■ EXERCISE PROMPT:
Transcribe every line of text in the material verbatim, omitting the pictures from your answer.

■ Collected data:
----------

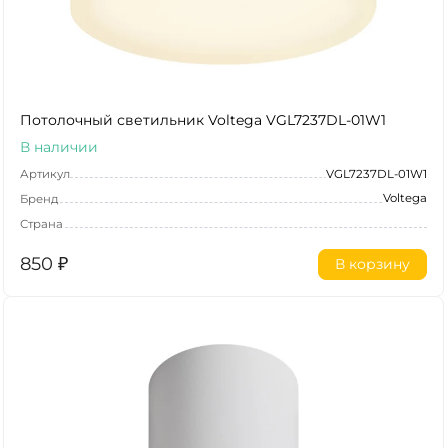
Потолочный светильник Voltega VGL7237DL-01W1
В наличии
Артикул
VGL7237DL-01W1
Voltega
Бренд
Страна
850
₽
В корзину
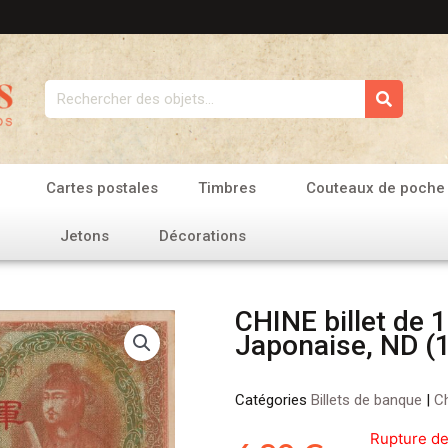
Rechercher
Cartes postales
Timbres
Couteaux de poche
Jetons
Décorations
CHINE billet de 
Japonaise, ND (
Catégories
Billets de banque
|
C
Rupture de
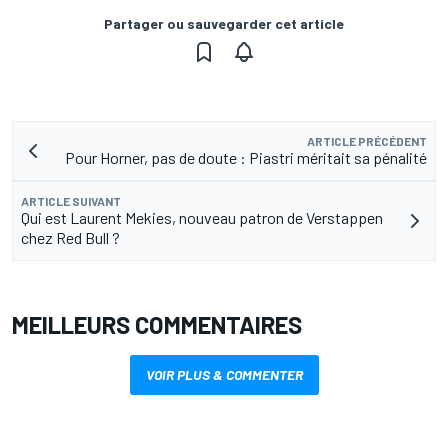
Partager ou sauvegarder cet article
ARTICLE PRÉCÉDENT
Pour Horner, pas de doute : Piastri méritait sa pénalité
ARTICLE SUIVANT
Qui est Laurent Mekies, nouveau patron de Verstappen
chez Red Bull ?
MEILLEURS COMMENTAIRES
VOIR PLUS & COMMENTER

----------

■ EXPECTED ANSWER:
Потолочный светильник Voltega VGL7237DL-01W1
В наличии
Артикул
VGL7237DL-01W1
Voltega
Бренд
Страна
850
₽
В корзину
Rechercher
Cartes postales
Timbres
Couteaux de poche
Jetons
Décorations
CHINE billet de 
Japonaise, ND (
Catégories
Billets de banque
|
C
Rupture de
Partager ou sauvegarder cet article
ARTICLE PRÉCÉDENT
Pour Horner, pas de doute : Piastri méritait sa pénalité
ARTICLE SUIVANT
Qui est Laurent Mekies, nouveau patron de Verstappen
chez Red Bull ?
MEILLEURS COMMENTAIRES
VOIR PLUS & COMMENTER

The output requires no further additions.